Past the switchback, the trail begins an earnest descent down a knife-like ridge, where more acid-loving species like Galax and Mountain Laurel grow. Descending a final set of steps into a gap between Snowball Mountain and Hawkbill Rock at the head of Reems Creek, I entered an area where the wind really started picking up. The cooling breeze felt great; thunder rumbled somewhere in the distance. It was warm enough that the threat of rain didn’t deter me much as I started up the last pitch to Hawkbill Rock.
It’s only a short climb up to Hawkbill from the low point on the trail but it’s a fairly steep one. There’s even a scramble up an angled rock outcrop at one point, somewhere just shy of being steep enough to need to use your hands to ascend. A limited view opened up at the top of the first climb, inviting me to stop and soak it in. But I knew to keep going, because it gets even better higher up! In just a short distance I reached Hawkbill Rock, on the left, where a better view awaited from cliff-top rock face. You don’t get a 360 degree view from any one spot up here, but between the various overlooks you get about 270-degree coverage of the horizon. With the setting sun’s light shifting toward the warm end of the spectrum, and the spring colors unfolding from mountain top to valley bottom below, I was sure glad I brought the camera this time!
The trail continues past Hawkbill Rock but that was my intended destination – I went just far enough past the rock to see that there were some early blooming Rhododendron farther up the trail.

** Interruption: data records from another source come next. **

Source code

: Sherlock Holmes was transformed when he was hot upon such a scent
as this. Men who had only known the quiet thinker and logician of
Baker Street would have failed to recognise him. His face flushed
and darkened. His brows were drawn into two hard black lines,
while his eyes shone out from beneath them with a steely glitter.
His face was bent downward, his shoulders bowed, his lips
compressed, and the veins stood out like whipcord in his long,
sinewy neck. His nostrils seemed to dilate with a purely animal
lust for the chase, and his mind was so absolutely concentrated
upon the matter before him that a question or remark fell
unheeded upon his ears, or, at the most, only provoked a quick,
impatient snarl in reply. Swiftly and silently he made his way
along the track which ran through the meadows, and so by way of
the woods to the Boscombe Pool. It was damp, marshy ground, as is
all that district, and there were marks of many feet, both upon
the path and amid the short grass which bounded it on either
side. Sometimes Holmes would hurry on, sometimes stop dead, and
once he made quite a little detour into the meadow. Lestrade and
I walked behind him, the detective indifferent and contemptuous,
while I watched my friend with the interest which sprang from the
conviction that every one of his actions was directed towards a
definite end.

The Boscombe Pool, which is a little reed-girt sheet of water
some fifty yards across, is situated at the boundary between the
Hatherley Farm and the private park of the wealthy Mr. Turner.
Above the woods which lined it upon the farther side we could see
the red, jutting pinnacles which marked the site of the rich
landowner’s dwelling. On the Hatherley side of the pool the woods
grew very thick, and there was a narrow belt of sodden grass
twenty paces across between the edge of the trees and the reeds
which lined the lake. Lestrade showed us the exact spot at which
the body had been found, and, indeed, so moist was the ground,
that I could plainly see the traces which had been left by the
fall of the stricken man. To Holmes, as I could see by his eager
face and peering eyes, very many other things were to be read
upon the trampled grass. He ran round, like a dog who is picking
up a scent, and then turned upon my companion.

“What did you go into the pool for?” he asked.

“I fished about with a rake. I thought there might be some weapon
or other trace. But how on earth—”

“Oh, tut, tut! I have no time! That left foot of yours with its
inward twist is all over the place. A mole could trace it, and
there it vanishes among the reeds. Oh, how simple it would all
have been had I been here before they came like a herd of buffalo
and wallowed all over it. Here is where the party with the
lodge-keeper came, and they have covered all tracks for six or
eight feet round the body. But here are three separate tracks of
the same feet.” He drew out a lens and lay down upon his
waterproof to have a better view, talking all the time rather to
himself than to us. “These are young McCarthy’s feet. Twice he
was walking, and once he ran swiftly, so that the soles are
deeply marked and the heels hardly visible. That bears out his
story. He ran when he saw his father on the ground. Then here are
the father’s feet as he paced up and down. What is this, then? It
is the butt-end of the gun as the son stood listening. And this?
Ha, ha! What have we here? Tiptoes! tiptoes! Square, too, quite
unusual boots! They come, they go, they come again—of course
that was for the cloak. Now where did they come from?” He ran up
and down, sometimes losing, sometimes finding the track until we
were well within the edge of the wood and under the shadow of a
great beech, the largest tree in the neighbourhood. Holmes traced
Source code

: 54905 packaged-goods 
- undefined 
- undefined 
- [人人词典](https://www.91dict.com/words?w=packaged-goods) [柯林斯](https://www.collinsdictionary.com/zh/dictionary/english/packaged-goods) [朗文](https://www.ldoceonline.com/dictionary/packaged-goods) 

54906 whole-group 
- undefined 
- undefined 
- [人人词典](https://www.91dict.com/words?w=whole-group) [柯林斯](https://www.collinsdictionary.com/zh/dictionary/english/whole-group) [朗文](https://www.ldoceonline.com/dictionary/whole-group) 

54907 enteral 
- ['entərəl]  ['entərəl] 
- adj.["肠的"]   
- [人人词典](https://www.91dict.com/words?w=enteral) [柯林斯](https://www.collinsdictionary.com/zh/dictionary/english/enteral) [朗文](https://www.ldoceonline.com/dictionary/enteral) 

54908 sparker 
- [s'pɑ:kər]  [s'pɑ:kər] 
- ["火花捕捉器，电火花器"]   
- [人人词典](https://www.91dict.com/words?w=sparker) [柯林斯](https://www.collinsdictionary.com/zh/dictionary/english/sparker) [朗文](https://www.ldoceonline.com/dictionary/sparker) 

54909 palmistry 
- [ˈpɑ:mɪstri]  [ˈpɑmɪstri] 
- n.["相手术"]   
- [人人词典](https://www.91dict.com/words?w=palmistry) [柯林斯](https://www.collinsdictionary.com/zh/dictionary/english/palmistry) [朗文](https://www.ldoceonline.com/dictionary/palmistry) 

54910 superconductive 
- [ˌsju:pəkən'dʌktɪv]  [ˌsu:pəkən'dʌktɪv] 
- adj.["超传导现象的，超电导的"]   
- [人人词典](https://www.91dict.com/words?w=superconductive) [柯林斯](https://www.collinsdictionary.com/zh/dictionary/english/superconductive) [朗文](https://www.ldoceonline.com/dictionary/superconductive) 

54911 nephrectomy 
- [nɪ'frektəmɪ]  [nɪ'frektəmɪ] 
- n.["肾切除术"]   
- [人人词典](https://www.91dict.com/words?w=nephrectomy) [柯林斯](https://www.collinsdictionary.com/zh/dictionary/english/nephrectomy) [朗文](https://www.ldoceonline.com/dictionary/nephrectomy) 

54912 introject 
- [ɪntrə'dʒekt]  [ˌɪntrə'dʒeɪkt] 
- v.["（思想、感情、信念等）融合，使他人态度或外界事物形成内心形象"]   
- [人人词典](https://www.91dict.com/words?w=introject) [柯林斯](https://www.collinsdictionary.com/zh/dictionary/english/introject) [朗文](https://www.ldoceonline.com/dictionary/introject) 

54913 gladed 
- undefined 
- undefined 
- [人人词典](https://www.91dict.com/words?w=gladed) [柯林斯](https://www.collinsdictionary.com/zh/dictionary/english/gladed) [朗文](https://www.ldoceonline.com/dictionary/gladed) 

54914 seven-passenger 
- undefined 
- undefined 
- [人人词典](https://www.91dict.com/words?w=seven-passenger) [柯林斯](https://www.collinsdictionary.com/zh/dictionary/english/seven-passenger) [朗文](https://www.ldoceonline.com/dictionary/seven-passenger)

I returned to the rock to enjoy watching the last hour or so of sunlight playing out on the side of the Craggy Mountains to my east before heading back to the parking area as clouds and fog began to envelop the summit of Snowball Mountain. I knew I’d have to move fairly quickly but between the last few minutes of sunlight and the season’s long period of dusk, I made it back to the parking area with plenty of daylight to spare.
I would highly recommend this hike for anyone looking for a less-popular excursion in the Craggy Gardens area, who isn’t deterred by some steep and rocky sections of trail.